Kardiologie und Recht
Kardiologie und Recht

Interessenskonflikt bei Leitlinien

Demnach bestanden bei 19 von 21 Mitgliedern (90%; Spanne 0-35, Mittelwert 12) der Task Force – verantwortlich für die europäischen Leitlinien zur Diagnose und Behandlung der akuten und chronischen Herzinsuffizienz – COI (Conflict of Interest) mit der Industrie für die beiden Jahre vor der Veröffentlichung (2014/2015). Der federführende Autor der Task Force gab 33 und sein Stellvertreter 21 COI an.

Entgegen der Beteuerung, dass es sich bei den Zahlungen meist um Forschungsunterstützungen handle, wurden 70,4% der Zuwendungen als direkte Zahlungen an den Autor deklariert. 11,6% der Zahlungen gingen an die Institution des Empfängers, 0,4% entfielen auf Lizenzgebühren und 16,8% auf institutionelle bzw. 0,8% auf persönliche Forschungsunterstützung. Auch unter den 87 Gutachtern der Leitlinie waren nur 18 (21%) ohne COI mit der Industrie.
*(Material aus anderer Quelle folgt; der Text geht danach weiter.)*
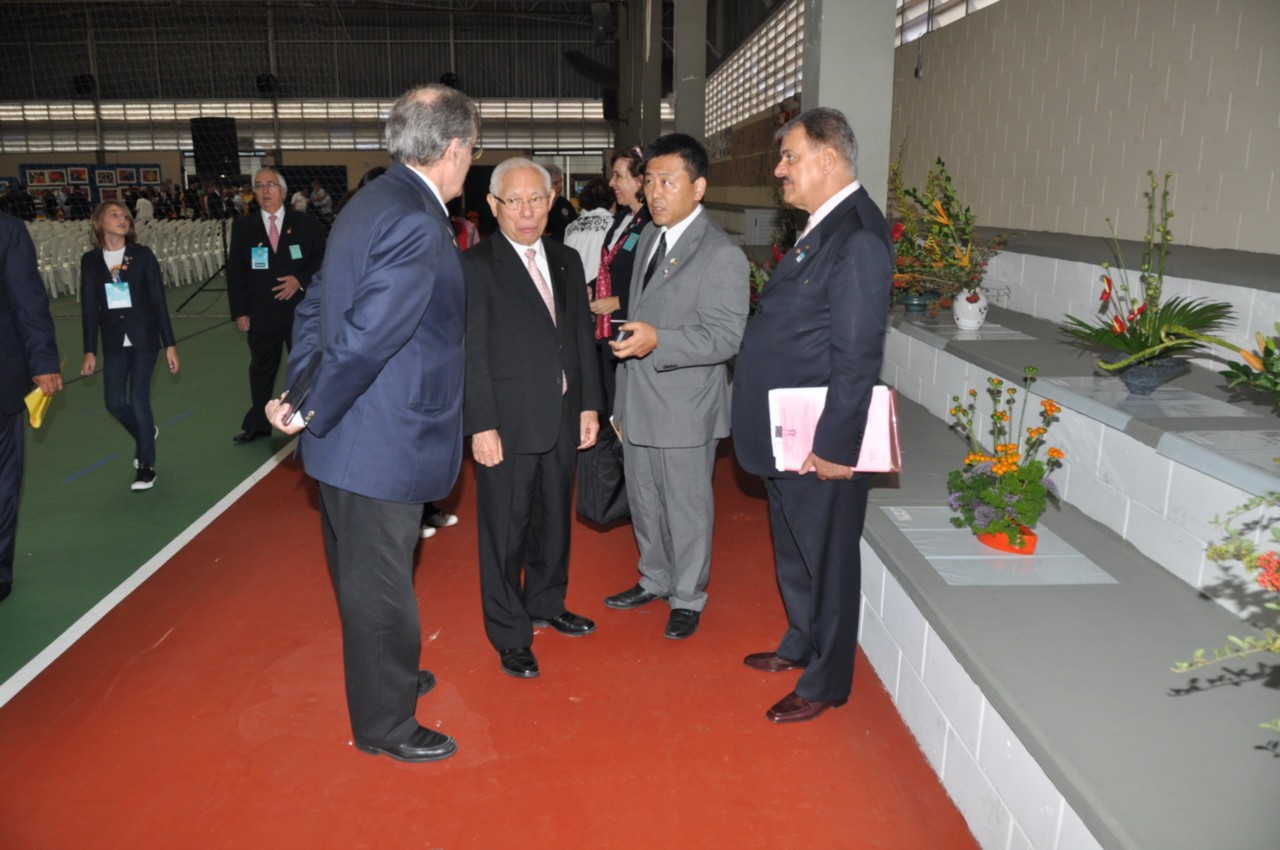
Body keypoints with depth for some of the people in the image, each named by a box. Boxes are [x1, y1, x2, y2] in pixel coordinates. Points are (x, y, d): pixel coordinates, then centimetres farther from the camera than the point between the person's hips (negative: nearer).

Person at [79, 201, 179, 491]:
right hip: (114, 342, 3)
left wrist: (170, 344, -6)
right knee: (115, 402, 2)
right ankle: (145, 432, 35)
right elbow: (90, 308, 4)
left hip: (144, 338, -3)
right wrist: (90, 351, 2)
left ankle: (147, 465, 9)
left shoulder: (143, 255, -3)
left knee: (138, 399, -5)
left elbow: (159, 301, -4)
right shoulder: (90, 260, 2)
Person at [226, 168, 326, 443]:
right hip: (261, 314, 2)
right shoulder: (243, 227, 4)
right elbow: (235, 273, 3)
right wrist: (239, 312, -3)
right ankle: (257, 424, 25)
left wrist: (301, 280, -16)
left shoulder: (306, 224, 0)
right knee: (261, 369, 12)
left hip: (301, 310, -1)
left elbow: (322, 259, 1)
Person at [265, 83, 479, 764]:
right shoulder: (418, 225, -23)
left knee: (364, 576, 25)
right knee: (379, 588, 8)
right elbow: (367, 337, -27)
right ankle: (384, 725, 28)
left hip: (348, 436, 10)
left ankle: (386, 676, 47)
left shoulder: (372, 202, 9)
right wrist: (312, 414, -15)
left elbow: (316, 308, 13)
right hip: (382, 446, -10)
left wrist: (302, 395, 11)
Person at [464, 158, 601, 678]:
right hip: (507, 423, -6)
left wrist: (589, 405, 7)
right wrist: (482, 426, -16)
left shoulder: (566, 261, 11)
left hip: (563, 419, 6)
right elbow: (472, 353, -12)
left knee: (554, 518, 20)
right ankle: (510, 636, 20)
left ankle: (546, 603, 41)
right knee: (505, 529, 5)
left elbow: (582, 337, 12)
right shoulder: (476, 266, -8)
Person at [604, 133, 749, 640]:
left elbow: (726, 337, -21)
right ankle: (656, 580, 40)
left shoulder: (722, 255, -16)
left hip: (683, 410, -8)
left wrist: (658, 340, -34)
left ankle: (688, 599, 26)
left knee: (686, 510, 7)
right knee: (644, 503, 20)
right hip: (637, 403, 8)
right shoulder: (650, 236, 10)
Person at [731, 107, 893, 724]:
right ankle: (802, 644, 44)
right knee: (793, 547, 23)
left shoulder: (857, 239, -20)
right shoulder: (820, 228, 11)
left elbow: (858, 355, -24)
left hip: (821, 442, -10)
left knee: (826, 557, 7)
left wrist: (835, 446, -22)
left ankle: (826, 681, 26)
Eine ähnliche Verteilung fand sich bei den Leitlinien der ESC zur Behandlung von Vorhofflimmern (ebenfalls von 2016). 15 von 17 Autoren (88%) gaben einen COI an, im Mittel bestanden 12,3 COI (Spanne 1-32). Auch bei dieser Leitlinie sticht der federführende Autor der Leitlinien-Kommission mit 30 COI hervor. Gegenüber den Vorhofflimmern-Leitlinien aus dem Jahr 2010 hat sowohl der Anteil von Autoren mit COI insgesamt zugenommen (von 68% auf 88%) als auch die Zahl der COI pro Autor (von 8,7 auf 12,1). Auch der Anteil der Autoren, die persönliche Zahlungen von der Industrie erhalten haben, hat deutlich zugenommen (von 60% auf 82%).

Fazit: Nicht nur in US-amerikanischen Leitlinien zu soliden Tumoren, sondern auch in der europäischen Kardiologie haben die Verfasser klinischer Leitlinien in erheblichem Umfang Interessenkonflikte mit der Industrie (88-90% aller Autoren). Dies widerspricht nicht nur eklatant den heute international geltenden Prinzipien zum Umgang mit Interessenkonflikten in Leitlinien, sondern untergräbt auch die Glaubwürdigkeit derartiger Leitlinien.